It’s the birthday of Irene Hunt (1907-2001), author of historical novels and best known for her Newbery Honor book, Across Five Aprils (1964), about a boy growing up during the Civil War. Hunt was 57 when this novel, her first, was published.
Hunt was born in Pontiac, Illinois. Her father died of typhoid fever when Hunt was just seven, a devastating loss since she had been very close to him, and she and her mother moved to her grandparents’ farm. There she heard many Civil War stories from her grandfather that she would later use in Across Five Aprils. Hunt taught English and French from 1930 to 1945, receiving her B.A. from the University of Illinois, Urbana, in 1939, and then earned an M.A. from the University of Minnesota, Minneapolis, in 1946. (Go, Golden Gophers.) After this she taught psychology at the University of South Dakota, Vermillion, until 1950. (Go, ‘Yotes! That’s short for Coyotes. Yes, it’s Mascot Day here at the almanac. I’m from South Dakota and almost nobody is from South Dakota or has ever even been there, so I get excited easily. Five points to anyone who knows the University of Illinois’ mascot.)

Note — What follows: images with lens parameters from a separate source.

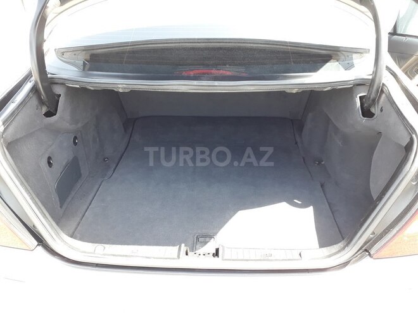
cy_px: 156
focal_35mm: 27
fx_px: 326
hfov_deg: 65.3
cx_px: 209
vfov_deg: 51.4
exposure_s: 1/50
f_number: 1.9
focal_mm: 3.6
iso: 50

Hunt then returned to Illinois to teach elementary and junior high school, eventually becoming director of language arts at her school system. When Across Five Aprils appeared, it won a number of awards in addition to being a Newbery Honor book, including the Dorothy Canfield Fisher Award and the Lewis Carroll Shelf Award—so named because the award was bestowed on books considered “worthy to sit on a shelf with Alice in Wonderland.” (How cute is that?) Her next novel, Up a Road Slowly (1966), won the 1967 Newbery Medal. It tells the story of Julie, who loses her mother at a young age and is transplanted to the home of strict Aunt Cordelia. The novel is often moving and sometimes funny, with great characters like Cordelia’s brother, the never-sober-but-hides-it-well Uncle Haskell; Hunt handles relationships and Julie’s coming of age deftly. (NB: this is a favorite old book of mine, and I looked it up on Goodreads. There is nothing quite like looking up a favorite old book on Goodreads and discovering that in addition to many people who loved it for all the reasons you did, there are a number of people who despised it for reasons that never occurred to you. Sadder but wiser, and all that…which is one of the themes of the novel.)
Hunt wrote a handful of other novels, including Trail of Apple Blossoms (1968), about Johnny Appleseed; No Promises in the Wind (1970); and Claws of a Young Century (1980), about the suffrage movement. She died on her 94th birthday in Savoy, Illinois.
Have a lovely Friday, maybe stay off Goodreads for awhile unless you’re really feeling up to it, and stay scrupulously honest to the data.